**Work to complete**
• A. Using the passage on viral videos, explain why a viral campaign can't really be launched, in one to three sentences.
• B. Retype the passage on viral videos between "First of all, it’s" and "your daily newsfeed.", inclusive.

We’ve all watched enough viral videos to know that they are quickly becoming an alternative approach to reaching a broad audience, but could viral videos drive the revenue out of traditional media as we know it? Furthermore, is there a way to ensure that a video will go viral and are there any factors that can predict an online video’s success?
First of all, it’s important to realize that you can’t really launch a viral campaign. It’s called ‘viral’ because like a contagious disease, it infects you with the urge to hit the Share button the very second after you experience it. So, in effect, the people watching are the only ones who can make videos “go viral.” For a video or ad campaign to truly be considered viral, it usually means that even if you haven’t actually seen the video, you’ve heard about it from your sister, your best friend, your sister’s best friend, and at least half of the social network whose posts show up on your daily newsfeed.

Saved data entries
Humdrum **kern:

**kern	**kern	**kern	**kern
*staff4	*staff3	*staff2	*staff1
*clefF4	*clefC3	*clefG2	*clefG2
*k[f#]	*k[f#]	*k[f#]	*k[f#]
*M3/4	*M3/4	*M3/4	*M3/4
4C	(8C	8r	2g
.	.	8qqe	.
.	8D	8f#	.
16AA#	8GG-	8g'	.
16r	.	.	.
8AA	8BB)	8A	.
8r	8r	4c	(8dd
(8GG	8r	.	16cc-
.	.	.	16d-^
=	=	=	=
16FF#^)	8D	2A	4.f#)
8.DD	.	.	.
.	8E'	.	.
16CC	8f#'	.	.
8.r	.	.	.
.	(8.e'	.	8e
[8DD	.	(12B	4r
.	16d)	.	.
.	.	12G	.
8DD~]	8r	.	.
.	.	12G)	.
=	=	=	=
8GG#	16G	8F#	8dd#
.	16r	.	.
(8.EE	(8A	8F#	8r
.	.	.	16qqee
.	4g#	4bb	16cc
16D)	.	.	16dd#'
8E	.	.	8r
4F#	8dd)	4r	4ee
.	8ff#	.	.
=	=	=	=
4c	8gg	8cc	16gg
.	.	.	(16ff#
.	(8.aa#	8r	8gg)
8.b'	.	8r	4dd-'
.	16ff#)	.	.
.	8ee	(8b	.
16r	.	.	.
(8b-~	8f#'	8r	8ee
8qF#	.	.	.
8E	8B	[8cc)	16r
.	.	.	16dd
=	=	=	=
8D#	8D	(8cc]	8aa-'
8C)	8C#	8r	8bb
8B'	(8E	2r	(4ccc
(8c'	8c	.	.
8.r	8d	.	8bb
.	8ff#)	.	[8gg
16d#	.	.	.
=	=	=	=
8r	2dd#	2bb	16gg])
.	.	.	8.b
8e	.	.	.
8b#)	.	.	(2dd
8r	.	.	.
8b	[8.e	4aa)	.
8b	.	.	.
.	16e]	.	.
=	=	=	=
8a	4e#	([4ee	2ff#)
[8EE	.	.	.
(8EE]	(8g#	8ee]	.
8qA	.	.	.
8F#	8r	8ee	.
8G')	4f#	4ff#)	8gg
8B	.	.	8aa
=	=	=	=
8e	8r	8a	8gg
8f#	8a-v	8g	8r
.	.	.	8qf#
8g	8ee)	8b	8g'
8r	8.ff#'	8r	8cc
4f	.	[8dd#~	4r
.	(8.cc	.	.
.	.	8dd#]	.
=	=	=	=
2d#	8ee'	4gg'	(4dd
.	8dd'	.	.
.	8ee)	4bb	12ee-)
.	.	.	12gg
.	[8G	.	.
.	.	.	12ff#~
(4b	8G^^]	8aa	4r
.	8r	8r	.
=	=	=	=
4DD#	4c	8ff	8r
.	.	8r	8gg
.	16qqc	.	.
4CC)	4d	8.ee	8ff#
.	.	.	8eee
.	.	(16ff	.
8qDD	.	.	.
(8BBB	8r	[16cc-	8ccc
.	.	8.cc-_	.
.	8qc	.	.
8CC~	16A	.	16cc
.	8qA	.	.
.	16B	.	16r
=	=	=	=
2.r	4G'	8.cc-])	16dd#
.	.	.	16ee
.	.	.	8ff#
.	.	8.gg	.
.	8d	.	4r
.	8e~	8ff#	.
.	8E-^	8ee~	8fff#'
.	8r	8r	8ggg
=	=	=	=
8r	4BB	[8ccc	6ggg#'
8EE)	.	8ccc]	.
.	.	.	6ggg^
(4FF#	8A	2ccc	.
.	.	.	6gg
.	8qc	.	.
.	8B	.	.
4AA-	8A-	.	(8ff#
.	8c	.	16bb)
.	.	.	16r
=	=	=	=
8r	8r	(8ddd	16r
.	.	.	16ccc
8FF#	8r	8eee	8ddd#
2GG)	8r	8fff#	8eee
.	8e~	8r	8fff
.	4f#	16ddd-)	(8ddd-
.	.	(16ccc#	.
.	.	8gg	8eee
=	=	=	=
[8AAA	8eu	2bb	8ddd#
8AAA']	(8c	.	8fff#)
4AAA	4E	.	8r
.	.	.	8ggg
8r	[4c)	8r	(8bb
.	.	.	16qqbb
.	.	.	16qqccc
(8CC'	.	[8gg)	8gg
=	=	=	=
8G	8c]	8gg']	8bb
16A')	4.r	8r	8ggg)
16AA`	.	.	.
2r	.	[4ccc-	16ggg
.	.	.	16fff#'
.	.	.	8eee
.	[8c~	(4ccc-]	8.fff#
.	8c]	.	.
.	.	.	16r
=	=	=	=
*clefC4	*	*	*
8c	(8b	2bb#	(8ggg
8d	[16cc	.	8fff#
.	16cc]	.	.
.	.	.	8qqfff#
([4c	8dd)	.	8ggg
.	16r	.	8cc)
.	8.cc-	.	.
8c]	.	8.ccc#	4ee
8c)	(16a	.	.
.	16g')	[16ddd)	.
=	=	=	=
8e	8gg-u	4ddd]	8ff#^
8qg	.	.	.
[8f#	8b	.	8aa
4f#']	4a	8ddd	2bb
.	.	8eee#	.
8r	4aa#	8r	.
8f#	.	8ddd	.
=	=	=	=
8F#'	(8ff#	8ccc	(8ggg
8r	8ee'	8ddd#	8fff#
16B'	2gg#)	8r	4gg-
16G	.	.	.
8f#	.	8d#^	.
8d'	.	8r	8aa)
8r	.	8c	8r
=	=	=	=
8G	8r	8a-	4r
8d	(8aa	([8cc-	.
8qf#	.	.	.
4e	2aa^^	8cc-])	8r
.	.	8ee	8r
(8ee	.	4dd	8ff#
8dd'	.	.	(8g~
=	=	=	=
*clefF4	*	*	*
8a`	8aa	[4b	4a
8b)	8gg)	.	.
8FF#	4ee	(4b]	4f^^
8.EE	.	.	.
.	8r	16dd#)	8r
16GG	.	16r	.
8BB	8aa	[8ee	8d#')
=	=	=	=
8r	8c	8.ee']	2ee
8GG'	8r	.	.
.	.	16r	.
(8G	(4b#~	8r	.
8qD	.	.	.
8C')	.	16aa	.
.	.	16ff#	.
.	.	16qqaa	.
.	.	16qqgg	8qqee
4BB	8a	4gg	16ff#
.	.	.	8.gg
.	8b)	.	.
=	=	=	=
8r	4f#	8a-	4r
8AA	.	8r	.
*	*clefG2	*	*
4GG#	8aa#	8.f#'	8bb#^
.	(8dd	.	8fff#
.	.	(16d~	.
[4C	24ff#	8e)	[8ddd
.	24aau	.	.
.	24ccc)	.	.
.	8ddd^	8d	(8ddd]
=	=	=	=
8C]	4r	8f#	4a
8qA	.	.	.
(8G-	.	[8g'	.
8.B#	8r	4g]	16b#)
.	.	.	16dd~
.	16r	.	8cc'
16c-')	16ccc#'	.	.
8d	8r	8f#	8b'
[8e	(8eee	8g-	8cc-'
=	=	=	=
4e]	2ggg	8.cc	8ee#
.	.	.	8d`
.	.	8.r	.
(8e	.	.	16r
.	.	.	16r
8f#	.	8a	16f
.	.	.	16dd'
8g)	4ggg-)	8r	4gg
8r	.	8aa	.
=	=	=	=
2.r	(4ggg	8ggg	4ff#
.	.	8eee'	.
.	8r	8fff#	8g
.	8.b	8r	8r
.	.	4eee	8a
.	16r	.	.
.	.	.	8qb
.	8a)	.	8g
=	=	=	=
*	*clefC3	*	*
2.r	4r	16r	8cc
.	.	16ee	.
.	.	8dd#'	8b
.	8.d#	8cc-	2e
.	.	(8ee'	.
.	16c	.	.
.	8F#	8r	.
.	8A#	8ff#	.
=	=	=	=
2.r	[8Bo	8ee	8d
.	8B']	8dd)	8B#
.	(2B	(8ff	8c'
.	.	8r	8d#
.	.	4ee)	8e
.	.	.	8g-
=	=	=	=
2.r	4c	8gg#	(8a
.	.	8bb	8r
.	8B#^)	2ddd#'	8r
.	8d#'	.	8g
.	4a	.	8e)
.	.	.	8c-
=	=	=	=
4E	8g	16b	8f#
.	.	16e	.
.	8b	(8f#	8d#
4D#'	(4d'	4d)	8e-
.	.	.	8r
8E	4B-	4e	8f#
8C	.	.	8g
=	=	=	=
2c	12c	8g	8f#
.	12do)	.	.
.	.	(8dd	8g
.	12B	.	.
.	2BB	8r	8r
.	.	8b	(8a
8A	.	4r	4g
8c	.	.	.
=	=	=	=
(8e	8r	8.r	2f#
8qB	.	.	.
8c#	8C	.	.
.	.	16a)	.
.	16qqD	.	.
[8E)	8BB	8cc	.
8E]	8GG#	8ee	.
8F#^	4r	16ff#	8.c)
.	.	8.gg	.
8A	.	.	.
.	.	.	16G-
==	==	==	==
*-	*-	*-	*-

**Responses by item number**
• A. A video is called "viral" because, like a contagious disease, it gives viewers the urge to hit the Share button right after seeing it. So only the people watching can make a video go viral.

• B.
First of all, it’s important to realize that you can’t really launch a viral campaign. It’s called ‘viral’ because like a contagious disease, it infects you with the urge to hit the Share button the very second after you experience it. So, in effect, the people watching are the only ones who can make videos “go viral.” For a video or ad campaign to truly be considered viral, it usually means that even if you haven’t actually seen the video, you’ve heard about it from your sister, your best friend, your sister’s best friend, and at least half of the social network whose posts show up on your daily newsfeed.